The Oxford Companion to Beer definition of
acetic acid bacteria
Acetic Acid Bacteria typically oxidize ethanol to form acetic acid (vinegar) and are used for commercial vinegar production. This family of Gram-negative bacteria (Acetobacteriaceae) encompasses some 10 genera of which the most common are Acetobacter, Gluconobacter, and Gluconacetobacter. See gram stain. These bacteria generate energy by the incomplete oxidation of sugars, alcohols, and other carbon compounds to produce organic acids as end products. With ethanol as a carbon source, they accumulate acetic acid. Upon prolonged incubation, most can “overoxidize” the acetate to produce water and carbon dioxide (Gluconobacter strains are unable to further metabolize the acetate). Acetic acid bacteria must have a generous supply of oxygen and cannot grow in its absence. Colonies of acetic acid bacteria can be detected on culture media containing insoluble calcium carbonate and ethanol as carbon source. The acid produced by the bacteria dissolves the chalk, leaving a clear zone around the colony.

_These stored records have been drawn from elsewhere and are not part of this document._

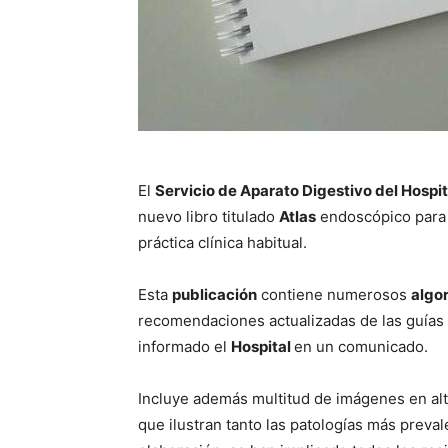
El
Servicio de Aparato Digestivo del Hospit
nuevo libro titulado
Atlas
endoscópico para 
práctica clínica habitual.
Esta
publicación
contiene numerosos
algo
recomendaciones actualizadas de las guías d
informado el
Hospital
en un comunicado.
Incluye además multitud de imágenes en alta
que ilustran tanto las patologías más preva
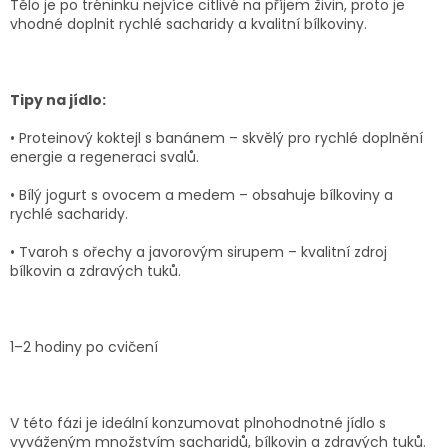
Tělo je po tréninku nejvíce citlivé na příjem živin, proto je
vhodné doplnit rychlé sacharidy a kvalitní bílkoviny.
Tipy na jídlo:
•
Proteinový koktejl s banánem
– skvělý pro rychlé doplnění
energie a regeneraci svalů.
•
Bílý jogurt s ovocem a medem
– obsahuje bílkoviny a
rychlé sacharidy.
•
Tvaroh s ořechy a javorovým sirupem
– kvalitní zdroj
bílkovin a zdravých tuků.
1–2 hodiny po cvičení
V této fázi je ideální konzumovat plnohodnotné jídlo s
vyváženým množstvím sacharidů, bílkovin a zdravých tuků.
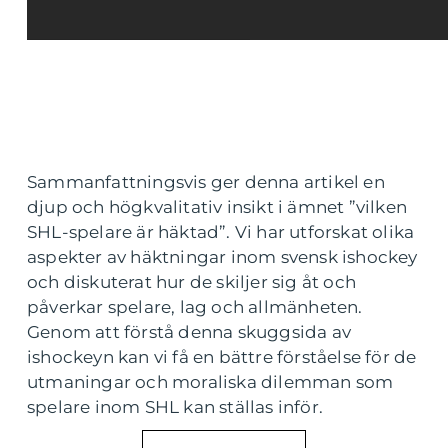
Sammanfattningsvis ger denna artikel en
djup och högkvalitativ insikt i ämnet ”vilken
SHL-spelare är häktad”. Vi har utforskat olika
aspekter av häktningar inom svensk ishockey
och diskuterat hur de skiljer sig åt och
påverkar spelare, lag och allmänheten.
Genom att förstå denna skuggsida av
ishockeyn kan vi få en bättre förståelse för de
utmaningar och moraliska dilemman som
spelare inom SHL kan ställas inför.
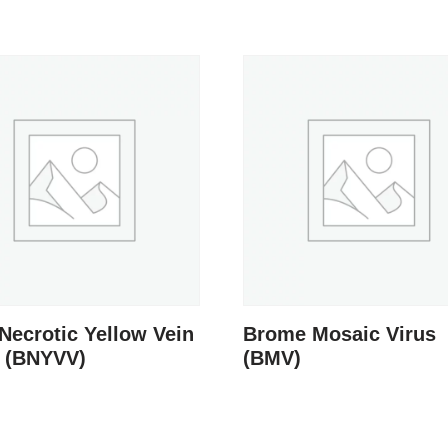
Necrotic Yellow Vein
Brome Mosaic Virus
s (BNYVV)
(BMV)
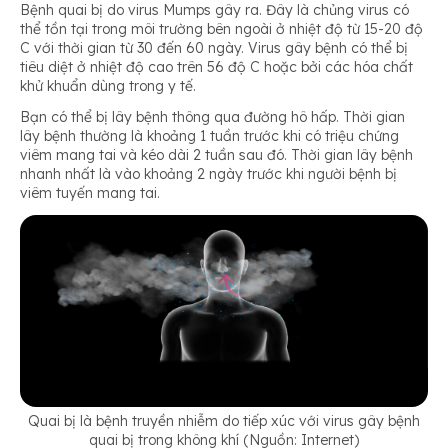
Bệnh quai bị do virus Mumps gây ra. Đây là chủng virus có
thể tồn tại trong môi trường bên ngoài ở nhiệt độ từ 15-20 độ
C với thời gian từ 30 đến 60 ngày. Virus gây bệnh
có thể bị
tiêu diệt ở nhiệt độ cao trên 56 độ C hoặc bởi các hóa chất
khử khuẩn dùng trong y tế.
Bạn có thể bị lây bệnh thông qua đường hô hấp. Thời gian
lây bệnh thường là khoảng 1 tuần trước khi có triệu chứng
viêm mang tai và kéo dài 2 tuần sau đó. Thời gian lây bệnh
nhanh nhất là vào khoảng 2 ngày trước khi người bệnh bị
viêm tuyến mang tai.
Quai bị là bệnh truyền nhiễm do tiếp xúc với virus gây bệnh
quai bị trong không khí (Nguồn: Internet)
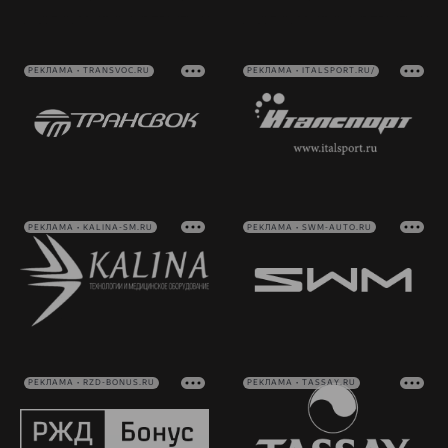
РЕКЛАМА • TRANSVOC.RU
РЕКЛАМА • ITALSPORT.RU/
РЕКЛАМА • KALINA-SM.RU
РЕКЛАМА • SWM-AUTO.RU
РЕКЛАМА • RZD-BONUS.RU
РЕКЛАМА • TASSAY.RU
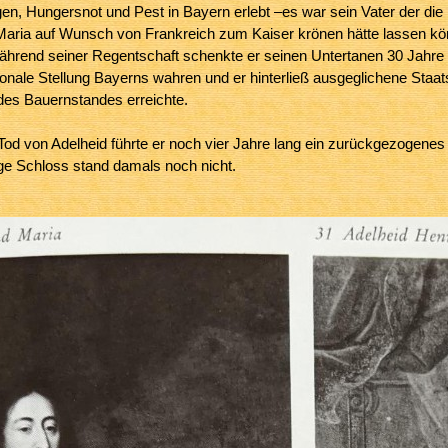
n, Hungersnot und Pest in Bayern erlebt –es war sein Vater der die M
aria auf Wunsch von Frankreich zum Kaiser krönen hätte lassen könne
ährend seiner Regentschaft schenkte er seinen Untertanen 30 Jahre F
tionale Stellung Bayerns wahren und er hinterließ ausgeglichene Staat
des Bauernstandes erreichte.
od von Adelheid führte er noch vier Jahre lang ein zurückgezogenes
ge Schloss stand damals noch nicht.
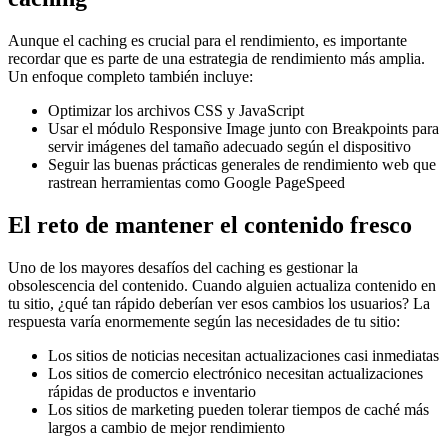
Aunque el caching es crucial para el rendimiento, es importante
recordar que es parte de una estrategia de rendimiento más amplia.
Un enfoque completo también incluye:
Optimizar los archivos CSS y JavaScript
Usar el módulo Responsive Image junto con Breakpoints para
servir imágenes del tamaño adecuado según el dispositivo
Seguir las buenas prácticas generales de rendimiento web que
rastrean herramientas como Google PageSpeed
El reto de mantener el contenido fresco
Uno de los mayores desafíos del caching es gestionar la
obsolescencia del contenido. Cuando alguien actualiza contenido en
tu sitio, ¿qué tan rápido deberían ver esos cambios los usuarios? La
respuesta varía enormemente según las necesidades de tu sitio:
Los sitios de noticias necesitan actualizaciones casi inmediatas
Los sitios de comercio electrónico necesitan actualizaciones
rápidas de productos e inventario
Los sitios de marketing pueden tolerar tiempos de caché más
largos a cambio de mejor rendimiento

Acetic acid bacteria are widely distributed, particularly on plants and fruits and in the air, and will cause severe spoilage of beer if allowed access in the presence of oxygen. Because they are acid- and ethanol-tolerant and not inhibited by hop compounds, they grow rapidly in beer, producing acid off-flavors and turbidity. However, as long as the beer is properly stored and oxygen levels are low, acetic acid bacteria are not a problem. It is for this reason that they most commonly cause problems in cask-conditioned beer during dispense.
See also acetic acidandbacteria.
Yamada, Yuzo, and Yukphan, Pattarapom. Genera and species in acetic acid bacteria. International Journal of Food Microbiology 125 (2008): 15–24.